People want things that make their lives better and easier. Last year alone, the world bought goods and services worth $77.88 Trillion. That’s a lot of stuff that got bought from someone. So how to bridge the gap between people who want to buy something that makes their lives better in some way, and people who have something to sell without being obnoxious?

The key is to find the problem that needs to be fixed urgently. How do we do that?

Stop talking and start asking questions.
High-quality questions can give you insight into what they really want to buy, or even better, what they need.

If you truly believe you can help someone fix a problem that is hurting them, wouldn’t you feel good about letting them know? What if, much like Scenario Two above, they didn’t even know they had a problem? How can you help them then?

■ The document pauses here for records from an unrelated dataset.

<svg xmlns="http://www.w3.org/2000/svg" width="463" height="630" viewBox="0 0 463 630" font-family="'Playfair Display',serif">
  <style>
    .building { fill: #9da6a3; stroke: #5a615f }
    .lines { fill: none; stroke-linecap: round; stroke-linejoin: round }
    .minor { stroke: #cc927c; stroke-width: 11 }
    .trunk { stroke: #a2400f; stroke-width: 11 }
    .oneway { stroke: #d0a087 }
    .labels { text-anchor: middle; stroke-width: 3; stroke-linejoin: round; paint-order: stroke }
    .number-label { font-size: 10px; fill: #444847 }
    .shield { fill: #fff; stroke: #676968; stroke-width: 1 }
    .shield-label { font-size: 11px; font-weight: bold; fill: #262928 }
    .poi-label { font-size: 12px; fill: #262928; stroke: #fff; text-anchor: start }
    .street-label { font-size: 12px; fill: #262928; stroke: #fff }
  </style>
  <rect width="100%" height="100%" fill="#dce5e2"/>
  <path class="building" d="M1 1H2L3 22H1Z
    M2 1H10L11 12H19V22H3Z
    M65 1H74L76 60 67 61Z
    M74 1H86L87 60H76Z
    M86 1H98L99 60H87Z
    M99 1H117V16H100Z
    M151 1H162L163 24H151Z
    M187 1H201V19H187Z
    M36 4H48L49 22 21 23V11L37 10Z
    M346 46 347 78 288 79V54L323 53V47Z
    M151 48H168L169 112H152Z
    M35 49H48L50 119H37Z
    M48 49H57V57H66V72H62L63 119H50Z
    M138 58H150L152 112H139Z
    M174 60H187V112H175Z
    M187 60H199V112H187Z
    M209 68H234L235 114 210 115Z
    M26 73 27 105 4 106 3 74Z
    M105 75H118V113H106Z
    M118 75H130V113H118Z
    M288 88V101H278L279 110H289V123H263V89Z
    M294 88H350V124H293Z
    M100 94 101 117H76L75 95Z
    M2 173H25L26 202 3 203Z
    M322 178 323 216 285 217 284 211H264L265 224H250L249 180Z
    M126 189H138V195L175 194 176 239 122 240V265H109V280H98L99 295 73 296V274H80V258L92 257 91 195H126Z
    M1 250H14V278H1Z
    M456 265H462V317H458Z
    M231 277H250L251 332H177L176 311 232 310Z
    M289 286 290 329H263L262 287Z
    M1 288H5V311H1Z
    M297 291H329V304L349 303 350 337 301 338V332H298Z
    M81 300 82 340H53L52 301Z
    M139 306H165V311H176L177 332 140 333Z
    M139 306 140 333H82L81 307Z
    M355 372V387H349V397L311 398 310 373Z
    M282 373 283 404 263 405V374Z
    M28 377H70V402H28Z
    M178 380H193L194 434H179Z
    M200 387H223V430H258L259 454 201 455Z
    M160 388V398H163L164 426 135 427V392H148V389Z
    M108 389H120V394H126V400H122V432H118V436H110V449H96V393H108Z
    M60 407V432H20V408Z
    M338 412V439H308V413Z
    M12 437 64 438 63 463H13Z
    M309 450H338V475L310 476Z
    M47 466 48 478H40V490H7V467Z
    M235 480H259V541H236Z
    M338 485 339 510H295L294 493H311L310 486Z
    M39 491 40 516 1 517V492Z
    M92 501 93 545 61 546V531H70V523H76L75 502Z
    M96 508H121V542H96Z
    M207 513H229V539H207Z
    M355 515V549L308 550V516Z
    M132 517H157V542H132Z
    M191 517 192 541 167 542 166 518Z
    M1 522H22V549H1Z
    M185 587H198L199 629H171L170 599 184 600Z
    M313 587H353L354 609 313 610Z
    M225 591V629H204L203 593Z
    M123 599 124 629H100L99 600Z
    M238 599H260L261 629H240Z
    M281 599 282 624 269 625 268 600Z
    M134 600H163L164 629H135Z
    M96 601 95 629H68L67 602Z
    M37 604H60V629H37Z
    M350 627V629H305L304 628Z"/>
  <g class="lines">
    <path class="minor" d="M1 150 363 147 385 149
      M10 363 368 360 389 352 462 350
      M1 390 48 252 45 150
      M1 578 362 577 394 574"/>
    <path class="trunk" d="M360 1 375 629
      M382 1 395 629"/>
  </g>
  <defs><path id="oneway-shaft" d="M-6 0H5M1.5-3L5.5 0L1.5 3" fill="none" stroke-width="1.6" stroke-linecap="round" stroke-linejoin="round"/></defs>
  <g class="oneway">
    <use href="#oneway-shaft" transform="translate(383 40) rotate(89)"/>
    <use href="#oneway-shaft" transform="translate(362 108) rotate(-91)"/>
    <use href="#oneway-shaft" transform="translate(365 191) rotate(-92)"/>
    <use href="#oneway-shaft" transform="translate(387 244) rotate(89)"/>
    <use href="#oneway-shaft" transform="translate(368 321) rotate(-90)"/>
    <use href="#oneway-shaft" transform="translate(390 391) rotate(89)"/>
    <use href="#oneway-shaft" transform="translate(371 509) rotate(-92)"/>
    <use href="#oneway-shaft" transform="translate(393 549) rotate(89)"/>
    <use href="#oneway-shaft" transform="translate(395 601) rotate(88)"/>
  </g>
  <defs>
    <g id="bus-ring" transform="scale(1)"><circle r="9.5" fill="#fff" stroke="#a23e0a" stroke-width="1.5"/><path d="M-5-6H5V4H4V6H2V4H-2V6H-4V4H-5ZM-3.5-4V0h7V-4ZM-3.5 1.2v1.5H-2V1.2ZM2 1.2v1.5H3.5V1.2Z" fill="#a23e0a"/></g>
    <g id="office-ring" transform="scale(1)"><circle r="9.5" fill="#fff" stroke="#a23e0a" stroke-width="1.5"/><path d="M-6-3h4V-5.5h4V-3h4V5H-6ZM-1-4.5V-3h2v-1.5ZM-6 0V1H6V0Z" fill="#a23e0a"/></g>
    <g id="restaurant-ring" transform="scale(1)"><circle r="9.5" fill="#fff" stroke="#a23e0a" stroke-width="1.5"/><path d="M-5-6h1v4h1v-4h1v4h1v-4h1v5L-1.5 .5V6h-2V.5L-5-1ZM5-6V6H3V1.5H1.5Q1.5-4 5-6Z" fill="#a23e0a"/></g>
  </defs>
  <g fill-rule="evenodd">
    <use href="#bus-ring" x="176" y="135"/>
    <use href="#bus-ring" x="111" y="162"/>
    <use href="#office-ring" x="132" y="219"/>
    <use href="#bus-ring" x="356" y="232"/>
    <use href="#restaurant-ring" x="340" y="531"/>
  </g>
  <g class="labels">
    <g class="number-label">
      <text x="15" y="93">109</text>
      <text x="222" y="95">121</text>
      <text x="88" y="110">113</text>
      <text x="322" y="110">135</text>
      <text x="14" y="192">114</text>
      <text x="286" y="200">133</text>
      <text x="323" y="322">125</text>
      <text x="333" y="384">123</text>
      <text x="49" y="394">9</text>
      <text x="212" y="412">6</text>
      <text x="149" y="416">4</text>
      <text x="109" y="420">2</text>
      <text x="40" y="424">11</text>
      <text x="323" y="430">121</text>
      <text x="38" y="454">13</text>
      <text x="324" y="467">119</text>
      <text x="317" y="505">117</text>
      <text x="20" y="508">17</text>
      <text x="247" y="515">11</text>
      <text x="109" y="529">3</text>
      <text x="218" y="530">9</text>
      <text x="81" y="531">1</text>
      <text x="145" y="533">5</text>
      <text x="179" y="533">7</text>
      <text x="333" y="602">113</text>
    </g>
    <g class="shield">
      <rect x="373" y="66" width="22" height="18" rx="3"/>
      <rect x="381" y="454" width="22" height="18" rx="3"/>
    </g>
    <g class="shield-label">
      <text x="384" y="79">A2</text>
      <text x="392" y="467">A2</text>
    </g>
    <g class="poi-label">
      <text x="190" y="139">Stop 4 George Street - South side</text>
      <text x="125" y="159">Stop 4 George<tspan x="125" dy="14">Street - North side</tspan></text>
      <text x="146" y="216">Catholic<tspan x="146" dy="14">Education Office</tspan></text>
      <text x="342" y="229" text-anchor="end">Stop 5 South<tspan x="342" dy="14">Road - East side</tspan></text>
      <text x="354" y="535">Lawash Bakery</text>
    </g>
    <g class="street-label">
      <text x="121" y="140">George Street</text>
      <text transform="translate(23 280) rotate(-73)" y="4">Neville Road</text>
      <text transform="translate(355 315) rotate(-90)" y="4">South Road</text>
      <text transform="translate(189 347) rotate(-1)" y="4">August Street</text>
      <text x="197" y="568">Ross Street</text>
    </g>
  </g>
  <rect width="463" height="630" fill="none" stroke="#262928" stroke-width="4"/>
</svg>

By asking questions, staying curious, and uncovering what the person wants, we can figure out where the fire is in their lives. If you ask the right questions, listen closely and have the expertise, you can point out the potential dangers before it’s too late for them to fix the issues.

Where There’s Smoke
In today’s world, many successful career people haven’t thought through what it will really take for them to retire. They go to work each day to pay their bills and then rush home to enjoy their lives and families. They believe that much like their parents, retirement will somehow just happen. But their parents came from a different era. They worked for one company for an extended period of time and then that company paid for their pension. In the early ’80s, 60% of private companies had pension plans. Today that number is 4%. The burden for funding retirement has shifted from the company to the individual. And the individual isn’t ready.
The latest research from the Economic Policy Institute shows that the median retirement account savings for a family between the ages of 50-55 is $8,000. The mean is skewed by the super savers to an average of $124,000. This year savings dropped by 6%, so these numbers aren’t growing, they’re shrinking.

By the time the average worker reaches age 67, the industry rule of thumb is that they’ll need roughly 10 times their final salary in savings. The median income in the US is $46,409, so the median worker will need about half a million dollars to live the same lifestyle.

They have $8,000.

Their house is on fire, and they don’t even know it. You can be the fireman, saving their homes and families – if you start asking the right questions.
So where to start? At the beginning.

The basic thought process is to find out where they want to go and why what’s stopping them from getting there and what they’ve tried to do already. Then discover if they really want to fix what’s stopping them from moving forward.